** EXERCISE MATERIALS follows **

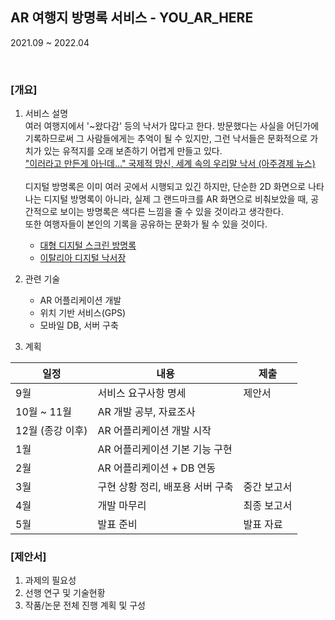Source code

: ## AR 여행지 방명록 서비스 - YOU_AR_HERE
2021.09 ~ 2022.04

<br>   

### [개요]
1. 서비스 설명    
  여러 여행지에서 '~왔다감' 등의 낙서가 많다고 한다. 방문했다는 사실을 어딘가에 기록하므로써 그 사람들에게는 추억이 될 수 있지만, 
  그런 낙서들은 문화적으로 가치가 있는 유적지를 오래 보존하기 어렵게 만들고 있다.   
  ["이러라고 만든게 아닌데..." 국제적 망신, 세계 속의 우리말 낙서 (아주경제 뉴스)](https://www.ajunews.com/view/20201008161015697)   <br></br>
  디지털 방명록은 이미 여러 곳에서 시행되고 있긴 하지만, 단순한 2D 화면으로 나타나는 디지털 방명록이 아니라, 실제 그 랜드마크를 AR 화면으로 비춰보았을 때, 공간적으로 보이는 방명록은 색다른 느낌을 줄 수 있을 것이라고 생각한다.  
  또한 여행자들이 본인의 기록을 공유하는 문화가 될 수 있을 것이다.
    - [대형 디지털 스크린 방명록](http://m.joongdo.co.kr/view.php?key=20170115000016308)
    - [이탈리아 디지털 낙서장](https://m.khan.co.kr/world/world-general/article/201603172210245/amp)  


2. 관련 기술  
    - AR 어플리케이션 개발 
    - 위치 기반 서비스(GPS)
    - 모바일 DB, 서버 구축


3. 계획   

  |  일정  |  내용  |  제출  | 
  | ------ | ----- | ------ |
  | 9월 | 서비스 요구사항 명세  | 제안서  |
  | 10월 ~ 11월 | AR 개발 공부, 자료조사  |  |
  | 12월 (종강 이후) | AR 어플리케이션 개발 시작  |  |
  | 1월 | AR 어플리케이션 기본 기능 구현  | |
  | 2월 | AR 어플리케이션 + DB 연동 | |
  | 3월 | 구현 상황 정리, 배포용 서버 구축  | 중간 보고서 |
  | 4월 | 개발 마무리| 최종 보고서 |
  | 5월 | 발표 준비 | 발표 자료|
  

### [제안서]
1. 과제의 필요성
2. 선행 연구 및 기술현황
3. 작품/논문 전체 진행 계획 및 구성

** End of EXERCISE MATERIALS **

WHAT YOU SHOULD DO ▸
Please print the records above word for word, leaving every image out.

YOUR RESPONSE ▸
Source code

: ## AR 여행지 방명록 서비스 - YOU_AR_HERE
2021.09 ~ 2022.04

<br>   

### [개요]
1. 서비스 설명    
  여러 여행지에서 '~왔다감' 등의 낙서가 많다고 한다. 방문했다는 사실을 어딘가에 기록하므로써 그 사람들에게는 추억이 될 수 있지만, 
  그런 낙서들은 문화적으로 가치가 있는 유적지를 오래 보존하기 어렵게 만들고 있다.   
  ["이러라고 만든게 아닌데..." 국제적 망신, 세계 속의 우리말 낙서 (아주경제 뉴스)](https://www.ajunews.com/view/20201008161015697)   <br></br>
  디지털 방명록은 이미 여러 곳에서 시행되고 있긴 하지만, 단순한 2D 화면으로 나타나는 디지털 방명록이 아니라, 실제 그 랜드마크를 AR 화면으로 비춰보았을 때, 공간적으로 보이는 방명록은 색다른 느낌을 줄 수 있을 것이라고 생각한다.  
  또한 여행자들이 본인의 기록을 공유하는 문화가 될 수 있을 것이다.
    - [대형 디지털 스크린 방명록](http://m.joongdo.co.kr/view.php?key=20170115000016308)
    - [이탈리아 디지털 낙서장](https://m.khan.co.kr/world/world-general/article/201603172210245/amp)  


2. 관련 기술  
    - AR 어플리케이션 개발 
    - 위치 기반 서비스(GPS)
    - 모바일 DB, 서버 구축


3. 계획   

  |  일정  |  내용  |  제출  | 
  | ------ | ----- | ------ |
  | 9월 | 서비스 요구사항 명세  | 제안서  |
  | 10월 ~ 11월 | AR 개발 공부, 자료조사  |  |
  | 12월 (종강 이후) | AR 어플리케이션 개발 시작  |  |
  | 1월 | AR 어플리케이션 기본 기능 구현  | |
  | 2월 | AR 어플리케이션 + DB 연동 | |
  | 3월 | 구현 상황 정리, 배포용 서버 구축  | 중간 보고서 |
  | 4월 | 개발 마무리| 최종 보고서 |
  | 5월 | 발표 준비 | 발표 자료|
  

### [제안서]
1. 과제의 필요성
2. 선행 연구 및 기술현황
3. 작품/논문 전체 진행 계획 및 구성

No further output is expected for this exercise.